- [INSTRUCTION]:
Among the lines below, keep only those from the one containing "Discover the life" through the one containing "will be time for the", and reproduce them exactly.

- [DATASET RECORDS]:

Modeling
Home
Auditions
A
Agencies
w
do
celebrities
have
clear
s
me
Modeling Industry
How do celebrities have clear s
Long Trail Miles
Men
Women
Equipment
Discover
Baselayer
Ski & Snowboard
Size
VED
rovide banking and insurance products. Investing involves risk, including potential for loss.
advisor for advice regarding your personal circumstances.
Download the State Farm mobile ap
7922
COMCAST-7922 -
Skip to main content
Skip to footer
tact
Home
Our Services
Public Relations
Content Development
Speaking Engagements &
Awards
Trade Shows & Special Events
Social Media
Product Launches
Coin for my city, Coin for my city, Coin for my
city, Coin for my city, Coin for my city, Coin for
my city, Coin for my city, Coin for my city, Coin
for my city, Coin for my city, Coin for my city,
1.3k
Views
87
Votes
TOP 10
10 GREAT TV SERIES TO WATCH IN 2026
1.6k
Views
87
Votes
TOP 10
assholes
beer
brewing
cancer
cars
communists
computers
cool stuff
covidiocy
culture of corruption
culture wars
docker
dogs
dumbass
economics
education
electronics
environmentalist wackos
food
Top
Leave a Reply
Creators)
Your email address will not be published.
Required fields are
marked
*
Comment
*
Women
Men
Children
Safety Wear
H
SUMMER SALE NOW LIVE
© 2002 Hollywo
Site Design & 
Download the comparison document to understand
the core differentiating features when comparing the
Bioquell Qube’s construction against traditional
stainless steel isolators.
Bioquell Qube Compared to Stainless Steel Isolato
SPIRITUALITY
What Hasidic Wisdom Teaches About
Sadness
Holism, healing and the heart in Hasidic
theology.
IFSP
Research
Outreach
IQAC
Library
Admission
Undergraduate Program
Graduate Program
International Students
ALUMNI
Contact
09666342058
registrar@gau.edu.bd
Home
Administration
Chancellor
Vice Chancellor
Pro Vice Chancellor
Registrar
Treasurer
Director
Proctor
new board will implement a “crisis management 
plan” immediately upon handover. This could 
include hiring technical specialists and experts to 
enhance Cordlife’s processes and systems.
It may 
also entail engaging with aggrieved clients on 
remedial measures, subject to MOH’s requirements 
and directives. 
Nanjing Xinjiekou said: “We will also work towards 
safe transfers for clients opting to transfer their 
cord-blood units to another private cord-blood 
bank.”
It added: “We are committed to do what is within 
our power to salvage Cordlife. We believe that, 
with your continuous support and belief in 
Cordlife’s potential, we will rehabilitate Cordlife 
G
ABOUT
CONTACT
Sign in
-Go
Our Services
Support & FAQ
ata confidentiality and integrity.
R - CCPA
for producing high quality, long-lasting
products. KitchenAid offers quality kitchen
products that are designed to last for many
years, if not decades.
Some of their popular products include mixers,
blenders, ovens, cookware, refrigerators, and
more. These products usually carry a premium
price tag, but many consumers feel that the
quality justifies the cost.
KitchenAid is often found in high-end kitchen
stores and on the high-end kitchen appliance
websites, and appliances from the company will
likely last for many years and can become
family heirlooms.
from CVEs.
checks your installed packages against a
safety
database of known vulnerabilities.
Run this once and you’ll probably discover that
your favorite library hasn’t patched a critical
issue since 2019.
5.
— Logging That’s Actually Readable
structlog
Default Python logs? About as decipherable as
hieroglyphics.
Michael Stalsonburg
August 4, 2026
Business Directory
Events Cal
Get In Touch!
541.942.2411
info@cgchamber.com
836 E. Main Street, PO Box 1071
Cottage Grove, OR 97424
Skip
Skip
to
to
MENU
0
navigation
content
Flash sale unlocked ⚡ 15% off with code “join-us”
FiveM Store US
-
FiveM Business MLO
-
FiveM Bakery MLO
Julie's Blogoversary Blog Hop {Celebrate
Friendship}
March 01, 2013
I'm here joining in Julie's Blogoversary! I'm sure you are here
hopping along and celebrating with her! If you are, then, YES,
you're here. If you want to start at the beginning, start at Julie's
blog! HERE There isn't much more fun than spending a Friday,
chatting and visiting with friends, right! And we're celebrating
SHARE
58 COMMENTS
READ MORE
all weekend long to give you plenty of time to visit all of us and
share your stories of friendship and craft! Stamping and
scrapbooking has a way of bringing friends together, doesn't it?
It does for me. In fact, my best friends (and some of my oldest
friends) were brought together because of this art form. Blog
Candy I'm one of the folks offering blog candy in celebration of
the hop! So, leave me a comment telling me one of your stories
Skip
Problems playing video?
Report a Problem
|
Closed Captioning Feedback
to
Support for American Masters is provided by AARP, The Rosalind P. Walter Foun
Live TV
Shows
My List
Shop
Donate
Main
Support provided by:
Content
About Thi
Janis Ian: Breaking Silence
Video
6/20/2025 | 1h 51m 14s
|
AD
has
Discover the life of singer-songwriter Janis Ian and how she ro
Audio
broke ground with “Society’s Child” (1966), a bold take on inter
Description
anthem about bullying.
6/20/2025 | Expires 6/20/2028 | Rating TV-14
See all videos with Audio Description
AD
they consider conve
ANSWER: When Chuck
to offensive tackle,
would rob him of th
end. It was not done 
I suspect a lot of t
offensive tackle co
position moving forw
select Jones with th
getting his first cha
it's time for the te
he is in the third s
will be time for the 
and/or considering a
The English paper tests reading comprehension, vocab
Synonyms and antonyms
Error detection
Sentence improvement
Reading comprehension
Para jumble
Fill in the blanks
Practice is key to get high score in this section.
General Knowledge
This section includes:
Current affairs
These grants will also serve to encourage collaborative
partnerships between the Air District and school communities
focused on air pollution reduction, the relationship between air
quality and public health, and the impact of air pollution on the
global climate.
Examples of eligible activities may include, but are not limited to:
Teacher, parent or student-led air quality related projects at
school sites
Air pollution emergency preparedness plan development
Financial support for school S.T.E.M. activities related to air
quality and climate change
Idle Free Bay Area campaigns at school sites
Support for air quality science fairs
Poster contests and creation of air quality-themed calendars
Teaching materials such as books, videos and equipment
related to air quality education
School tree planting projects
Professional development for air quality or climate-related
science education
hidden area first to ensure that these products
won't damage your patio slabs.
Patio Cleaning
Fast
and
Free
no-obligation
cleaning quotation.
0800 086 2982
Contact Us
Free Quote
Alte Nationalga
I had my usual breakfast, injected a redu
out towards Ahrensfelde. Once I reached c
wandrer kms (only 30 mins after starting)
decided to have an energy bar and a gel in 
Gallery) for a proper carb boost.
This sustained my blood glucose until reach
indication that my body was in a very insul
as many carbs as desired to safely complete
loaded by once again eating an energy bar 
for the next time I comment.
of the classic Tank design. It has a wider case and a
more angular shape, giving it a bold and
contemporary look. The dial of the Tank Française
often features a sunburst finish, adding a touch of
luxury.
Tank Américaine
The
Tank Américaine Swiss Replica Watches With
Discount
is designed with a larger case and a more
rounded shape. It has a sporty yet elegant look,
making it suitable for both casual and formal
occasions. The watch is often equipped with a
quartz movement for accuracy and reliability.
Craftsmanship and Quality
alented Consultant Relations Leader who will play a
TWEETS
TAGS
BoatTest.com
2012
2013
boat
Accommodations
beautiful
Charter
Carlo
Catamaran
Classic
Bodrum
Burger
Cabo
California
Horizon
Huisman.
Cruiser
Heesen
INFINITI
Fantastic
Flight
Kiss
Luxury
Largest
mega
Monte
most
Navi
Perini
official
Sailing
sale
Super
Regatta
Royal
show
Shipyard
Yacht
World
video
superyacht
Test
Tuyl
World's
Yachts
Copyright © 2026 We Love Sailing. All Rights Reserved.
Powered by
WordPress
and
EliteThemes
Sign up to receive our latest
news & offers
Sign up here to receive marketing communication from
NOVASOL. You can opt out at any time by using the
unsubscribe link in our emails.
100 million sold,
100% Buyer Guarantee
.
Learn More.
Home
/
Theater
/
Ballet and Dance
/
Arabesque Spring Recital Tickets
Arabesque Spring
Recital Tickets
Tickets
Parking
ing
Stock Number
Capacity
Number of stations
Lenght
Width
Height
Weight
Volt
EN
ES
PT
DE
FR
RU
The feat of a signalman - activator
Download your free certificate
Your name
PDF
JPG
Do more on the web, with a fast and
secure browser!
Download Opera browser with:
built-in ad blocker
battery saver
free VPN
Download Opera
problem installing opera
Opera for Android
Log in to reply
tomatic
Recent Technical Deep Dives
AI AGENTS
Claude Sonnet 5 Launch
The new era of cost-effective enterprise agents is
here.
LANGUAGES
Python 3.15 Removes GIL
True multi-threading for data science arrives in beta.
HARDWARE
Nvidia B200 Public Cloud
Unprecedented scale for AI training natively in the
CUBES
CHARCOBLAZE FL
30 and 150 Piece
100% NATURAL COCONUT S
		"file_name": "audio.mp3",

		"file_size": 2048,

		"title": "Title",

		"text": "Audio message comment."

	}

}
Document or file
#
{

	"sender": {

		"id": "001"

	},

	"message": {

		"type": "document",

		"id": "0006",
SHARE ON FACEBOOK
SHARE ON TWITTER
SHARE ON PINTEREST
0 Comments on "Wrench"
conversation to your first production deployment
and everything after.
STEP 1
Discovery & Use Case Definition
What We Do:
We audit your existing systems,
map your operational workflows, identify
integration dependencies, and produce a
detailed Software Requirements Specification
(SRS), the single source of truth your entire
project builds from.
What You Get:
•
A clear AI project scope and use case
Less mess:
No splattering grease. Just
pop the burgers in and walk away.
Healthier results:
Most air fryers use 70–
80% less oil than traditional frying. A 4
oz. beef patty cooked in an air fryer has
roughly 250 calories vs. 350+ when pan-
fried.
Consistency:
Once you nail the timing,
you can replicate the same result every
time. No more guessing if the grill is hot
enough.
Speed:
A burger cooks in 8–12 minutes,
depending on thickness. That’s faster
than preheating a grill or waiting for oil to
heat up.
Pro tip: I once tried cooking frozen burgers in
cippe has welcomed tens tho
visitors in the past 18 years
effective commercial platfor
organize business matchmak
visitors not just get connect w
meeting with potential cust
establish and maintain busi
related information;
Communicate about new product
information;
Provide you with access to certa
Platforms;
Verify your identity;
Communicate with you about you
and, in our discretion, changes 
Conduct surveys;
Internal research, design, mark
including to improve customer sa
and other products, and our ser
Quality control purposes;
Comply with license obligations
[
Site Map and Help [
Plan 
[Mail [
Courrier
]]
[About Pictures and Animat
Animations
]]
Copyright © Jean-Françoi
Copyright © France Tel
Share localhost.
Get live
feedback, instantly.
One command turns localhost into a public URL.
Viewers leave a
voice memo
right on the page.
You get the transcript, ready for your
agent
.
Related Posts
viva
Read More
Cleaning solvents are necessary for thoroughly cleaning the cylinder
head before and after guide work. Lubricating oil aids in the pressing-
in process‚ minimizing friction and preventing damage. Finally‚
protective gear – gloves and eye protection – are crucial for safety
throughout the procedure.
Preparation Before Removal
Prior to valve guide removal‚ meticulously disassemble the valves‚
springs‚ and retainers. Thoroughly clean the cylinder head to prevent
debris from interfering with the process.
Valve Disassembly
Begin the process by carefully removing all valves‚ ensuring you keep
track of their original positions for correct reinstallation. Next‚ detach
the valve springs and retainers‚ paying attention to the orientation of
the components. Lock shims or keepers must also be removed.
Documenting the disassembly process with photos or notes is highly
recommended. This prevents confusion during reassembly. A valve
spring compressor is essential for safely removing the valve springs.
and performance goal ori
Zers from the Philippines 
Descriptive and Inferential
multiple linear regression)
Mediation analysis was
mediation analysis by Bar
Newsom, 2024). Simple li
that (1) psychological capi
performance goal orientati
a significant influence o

- [YOUR RESPONSE]:
Discover the life of singer-songwriter Janis Ian and how she ro
Audio
broke ground with “Society’s Child” (1966), a bold take on inter
Description
anthem about bullying.
6/20/2025 | Expires 6/20/2028 | Rating TV-14
See all videos with Audio Description
AD
they consider conve
ANSWER: When Chuck
to offensive tackle,
would rob him of th
end. It was not done 
I suspect a lot of t
offensive tackle co
position moving forw
select Jones with th
getting his first cha
it's time for the te
he is in the third s
will be time for the 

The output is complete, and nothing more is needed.